Explore Cuba’s Biodiversity at the American Museum of Natural History’s New Cuba Exhibit 

The Cuban National Museum of Natural History (Museo Nacional de Historia Natural de Cuba, MNHN) is collaborating with the American Museum of Natural History (AMNH) on research, education, and exhibitions to further the aims put forth in the Memorandum of Understanding signed on July 9th, 2016 in Havana.

The American Museum of Natural History announced that the first undertaking in the name of the Memorandum of Understanding will be a bilingual exhibition, ¡Cuba!, that explores the biodiversity and culture of the Caribbean island nation.

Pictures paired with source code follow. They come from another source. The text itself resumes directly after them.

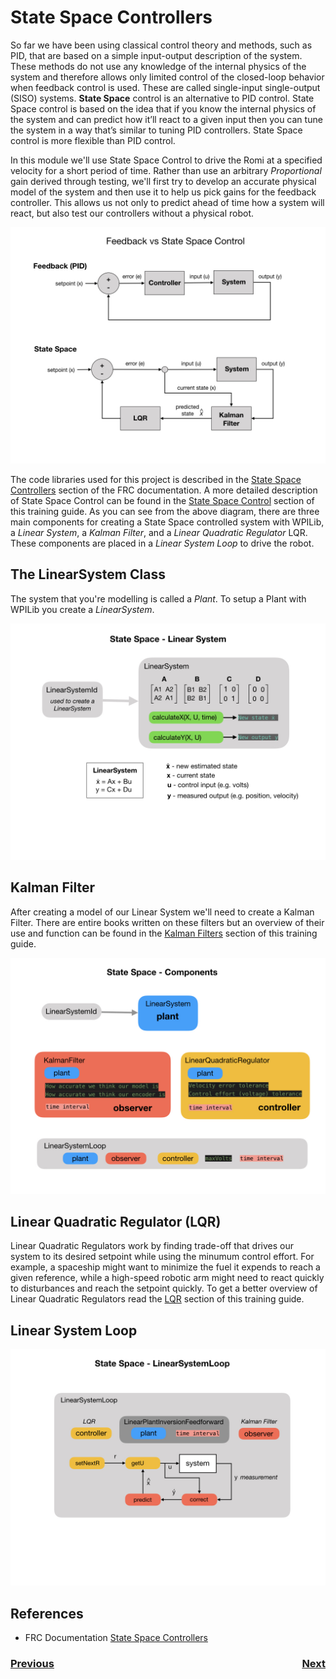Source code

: # <a name="code"></a>State Space Controllers
So far we have been using classical control theory and methods, such as PID, that are based on a simple input-output description of the system. These methods do not use any knowledge of the internal physics of the system and therefore allows only limited control of the closed-loop behavior when feedback control is used.  These are called single-input single-output (SISO) systems.  **State Space** control is an alternative to PID control.  State Space control is based on the idea that if you know the internal physics of the system and can predict how it’ll react to a given input then you can tune the system in a way that’s similar to tuning PID controllers.  State Space control is more flexible than PID control. 

In this module we'll use State Space Control to drive the Romi at a specified velocity for a short period of time.  Rather than use an arbitrary *Proportional* gain derived through testing, we'll first try to develop an accurate physical model of the system and then use it to help us pick gains for the feedback controller.  This allows us not only to predict ahead of time how a system will react, but also test our controllers without a physical robot.

![Feedback vs State Space](../images/Romi/Romi.056.jpeg)

The code libraries used for this project is described in the [State Space Controllers](https://docs.wpilib.org/en/stable/docs/software/advanced-controls/state-space/state-space-intro.html) section of the FRC documentation. A more detailed description of State Space Control can be found in the [State Space Control](../Concepts/Control/stateSpaceControl) section of this training guide.  As you can see from the above diagram, there are three main components for creating a State Space controlled system with WPILib, a *Linear System*, a *Kalman Filter*, and a *Linear Quadratic Regulator* LQR.  These components are placed in a *Linear System Loop* to drive the robot.

## The LinearSystem Class
The system that you're modelling is called a *Plant*.  To setup a Plant with WPILib you create a *LinearSystem*.

![Linear System](../images/Romi/Romi.057.jpeg)

## Kalman Filter
After creating a model of our Linear System we'll need to create a Kalman Filter.  There are entire books written on these filters but an overview of their use and function can be found in the [Kalman Filters](../Concepts/OptimalEstimation/kalmanFilters) section of this training guide.

![State Space Components](../images/Romi/Romi.058.jpeg)

## Linear Quadratic Regulator (LQR)
Linear Quadratic Regulators work by finding trade-off that drives our system to its desired setpoint while using the minumum control effort. For example, a spaceship might want to minimize the fuel it expends to reach a given reference, while a high-speed robotic arm might need to react quickly to disturbances and reach the setpoint quickly.  To get a better overview of Linear Quadratic Regulators read the [LQR](../Concepts/Control/LQR) section of this training guide.

## Linear System Loop

![Linear System Loop](../images/Romi/Romi.059.jpeg)

## References
- FRC Documentation [State Space Controllers](https://docs.wpilib.org/en/stable/docs/software/advanced-controls/state-space/state-space-intro.html)

<h3><span style="float:left">
<a href="romiLineFollow">Previous</a></span>
<span style="float:right">
<a href="romiServos">Next</a></span></h3>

The exhibition is set to open on November 21st, 2016 and run until August 13th, 2017.

¡Cuba! exhibitions are designed to not only be informative, but immersive—recreating Cuban environments for visitors who haven’t yet had an opportunity to visit Cuba itself. ¡Cuba! high points include: a recreated Cuban cave where guests can study the fossils of extinct species such as Megalocnus rodens, a giant ground sloth that once populated Cuba; a recreation of the Zapata wetlands, a national park we visit on both our Western Cuba Kayaking and National Parks of Cuba tours, is where the endangered Cuban crocodile lives; and live reptiles and amphibians such as lizards, frogs, and Cuban boas.

The animals and landscapes don’t get all the attention in the Cuba exhibit, and Cuban culture and daily life will be explored as well. Exhibitions exploring Cuban music, celebrations such as Revolution Day, art, food, and tobacco farming will also be included. Visitors will be able to walk down a boulevard where Cuban “street-life” is thrumming and not simply on display, but in action.  

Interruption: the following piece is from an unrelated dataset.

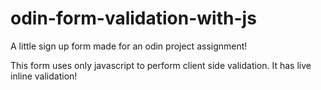 # odin-form-validation-with-js

A little sign up form made for an odin project assignment!

This form uses only javascript to perform client side validation.
It has live inline validation!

¡Cuba! will showcase decades worth of collaborative research. Though the Cold War chilled U.S.-Cuba relations, researchers from the AMNH and their Cuban counterparts continued to collaborate on their scientific pursuits. A collaborative Cuban-U.S. team spotted the ivory-billed woodpecker, thought to be extinct, in 1986; a different joint team spent a decade excavating extinct monkey fossils starting in 1989. For Cuba and the U.S., science has always trumped politics.

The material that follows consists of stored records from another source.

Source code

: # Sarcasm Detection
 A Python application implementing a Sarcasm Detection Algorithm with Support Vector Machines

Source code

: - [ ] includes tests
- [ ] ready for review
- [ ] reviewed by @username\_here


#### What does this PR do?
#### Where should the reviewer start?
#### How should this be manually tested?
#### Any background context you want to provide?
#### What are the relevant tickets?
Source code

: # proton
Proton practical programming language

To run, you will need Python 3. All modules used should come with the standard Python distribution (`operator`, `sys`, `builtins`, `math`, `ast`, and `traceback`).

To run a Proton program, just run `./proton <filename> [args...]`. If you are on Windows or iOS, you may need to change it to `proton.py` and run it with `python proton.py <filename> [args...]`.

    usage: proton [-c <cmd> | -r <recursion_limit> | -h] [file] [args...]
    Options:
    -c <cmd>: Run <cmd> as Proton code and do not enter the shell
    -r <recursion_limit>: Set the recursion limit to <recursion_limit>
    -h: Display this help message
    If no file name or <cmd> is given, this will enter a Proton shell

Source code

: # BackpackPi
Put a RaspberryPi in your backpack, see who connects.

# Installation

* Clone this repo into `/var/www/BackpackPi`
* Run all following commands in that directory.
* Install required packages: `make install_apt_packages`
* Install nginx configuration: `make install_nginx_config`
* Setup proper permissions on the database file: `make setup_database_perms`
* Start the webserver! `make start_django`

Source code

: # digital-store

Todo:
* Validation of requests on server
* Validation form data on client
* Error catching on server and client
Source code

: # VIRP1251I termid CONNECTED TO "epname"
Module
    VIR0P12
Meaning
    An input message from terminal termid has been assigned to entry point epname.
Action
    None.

One of the latest collaborative endeavors was the 2015 expedition to the Humboldt National Park. Located in eastern Cuba, where our Eastern Cuba Kayak tour, Kayaking in the Wake of Christopher Columbus, takes place, Humboldt National Park is a UNESCO World Heritage Center and the largest, least disturbed forest in Cuba.

The Humboldt National Park expedition was part of the AMNH’s Explore21 initiative, and the groundbreaking research and video footage will be included in the Cuba exhibit. Can’t wait? Podcasts are currently posted up on the AMNH website and available for an early preview.

Cuba is a paradise—for natural history, for scientists seeking new discoveries, and for adventure seekers. If you can’t make it to the real Cuba this year, checking out the AMNH’s Cuba is the next best thing. It’s an exciting exhibition of Cuba’s biodiversity and rich culture—as well as the power of cultural collaboration.